A Saudi court has ordered the removal of Indian worker Puthen Veetil Abdul Latheef Noushad’s eye as punishment for blinding a Saudi national in 2003.
“This literal eye-for-an-eye sentence is torture masquerading as justice,” said Joe Stork, deputy director of Human Rights Watch’s Middle East division. “King Abdullah must prevent the imposition of corporal punishment in violation of the country’s obligations under international law.”
Noushad, 32, had been working at a petrol pump in Dammam on the Saudi east coast since 1995. He had a fight with a Saudi customer over payment in April 2003 that put him in jail.
The Saudi man later lost his eyesight, but Noushad says it was not because of the injuries he inflicted, and he only ever acted in self-defence during the altercation.

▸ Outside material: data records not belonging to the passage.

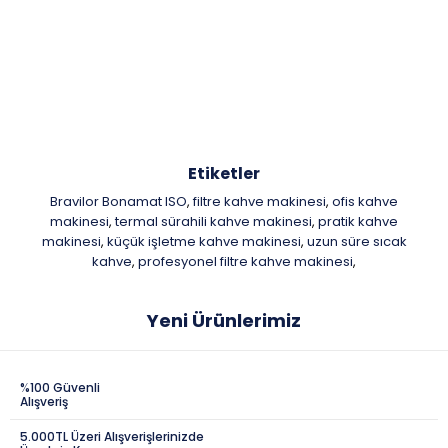
Etiketler
Bravilor Bonamat ISO
filtre kahve makinesi
ofis kahve
,
,
makinesi
termal sürahili kahve makinesi
pratik kahve
,
,
makinesi
küçük işletme kahve makinesi
uzun süre sıcak
,
,
kahve
profesyonel filtre kahve makinesi
,
,
Yeni Ürünlerimiz
%100 Güvenli
Alışveriş
5.000TL Üzeri Alışverişlerinizde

Noushad filed a review petition in the Saudi Court of Appeals in 2004, which can ask a victim for a pardon, but the victim has refused to settle for monetary compensation.
The only option for the Noushad family now is to appeal to the Saudi king for royal clemency, which is granted during the Muslim holy month of Ramadan.
Saudi Arabia acceded to the Convention against Torture in 1997. However, Noushads case is the third known instance over the past year in which a Saudi court has issued a sentence of eye-gouging, Human Rights Watch said. Saudi law allows for maiming, including the severing of limbs and severe flogging, as judicial punishments, according to HRW.
More than one million people from the southern state of Kerala work in the Gulf countries.